To insert or modify values in a row-store B-Tree, the code traverses down to the leaf pages which contain the key/value pairs (WT_ROW structure). New key/value pairs are inserted into row-store leaf pages using a WT_INSERT structure. Existing entries on leaf pages can be updated, modified or deleted through WT_UPDATE structures. As new updates are made, these structures are chained into an update list. This means that an entry may have some old values, or deleted values, which may be visible depending on the timestamp used by a reader.

Truncate Operation

Truncate allows multiple records in a specified range to be deleted in a single operation. It is much faster and more efficient than deleting each record individually. Fast-truncate is an optimization that WiredTiger makes internally; whole pages are marked as deleted without having to first instantiate the page in memory or inspect records individually. In situations where this is not possible, a slower truncate will walk keys individually, putting a tombstone onto each one to mark deletion. Truncation is also possible for log files but the focus here will be on truncation for B-Tree data files (file: uri).

Range Truncate On Files

To perform a truncate on a file, a start and stop cursor are positioned corresponding to the desired range provided by the user. The desired start and stop keys do not actually need to exist since the cursors are positioned by doing a search-near rather than a search. Once positioned, we do a page-by-page walk on the B-Tree, fast-truncating pages where possible. See Truncation for a detailed description, and see the separate page on fast-truncate and deleted pages for further description of other ways deleted pages appear and what happens to them after they are deleted.

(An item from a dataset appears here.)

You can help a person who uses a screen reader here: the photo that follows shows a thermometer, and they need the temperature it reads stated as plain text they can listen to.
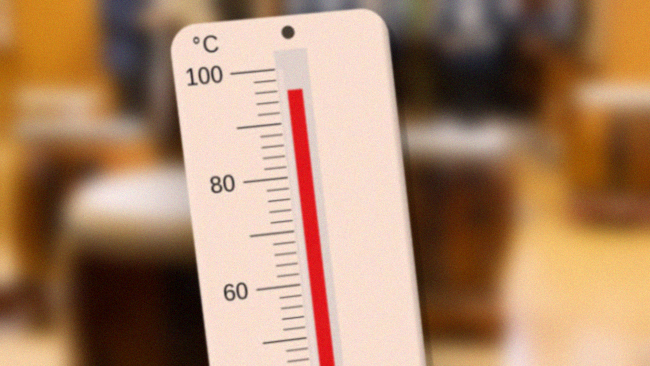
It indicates 96 °C
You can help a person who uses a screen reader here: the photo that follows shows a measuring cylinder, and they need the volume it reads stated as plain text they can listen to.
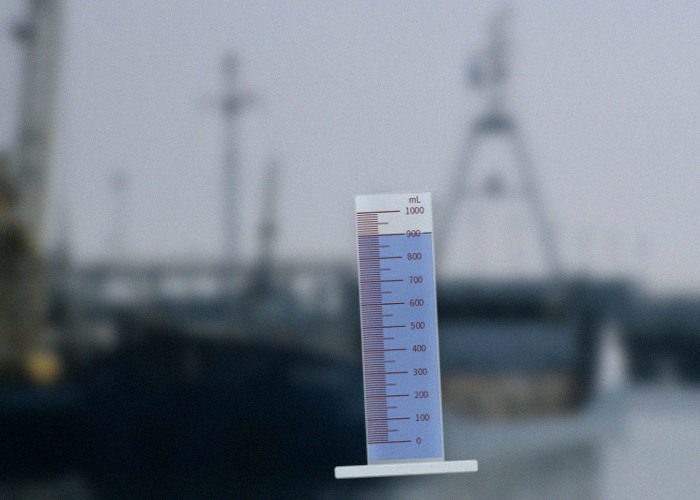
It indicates 900 mL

Interaction With Other Operations

Historically we have stated that truncation is not transactional: if a range truncate is in progress and another transaction happens to insert a key into the same range, the behavior is not well defined. This is a hedge for a pair of known bugs, both limited to logged trees. One is that if the truncation passes NULL instead of a cursor for the start and/or end point and that point changes concurrently, it is possible for log replay to find and use a different position for the start or end of the tree than occurred in the original transaction.

The other is a bit more complicated. However, to understand its behavior one must recognize that truncate is a read-write operation: it scans the tree from the start key to the end key and deletes every value it finds. Concurrent updates where the same scan and update done manually would report a conflict cause truncate to report a conflict. Concurrent updates that this scan would miss (for example, insertion of new rows in a row-store tree) will be skipped over by the truncate and not cause a conflict. (This is a form of phantom behavior and is a result of the isolation model, not a transaction bug.) The second logging bug is that these phantom writes, which should be left alone, are removed by log recovery if the transaction that created them commits before the truncate. The logging for truncate saves the endpoints of the truncate range, not the individual data items removed, and consequently when replayed with additional items visible it removes them as well.

Note that pages where conflicts (including prepare conflicts) are possible are always slow-truncated, and the slow truncate path uses the same update logic as all other updates; apart from possible logging issues it would be difficult for truncate to be non-transactional.

For the time being, the hedge remains in the user documentation and no guarantees are made to users.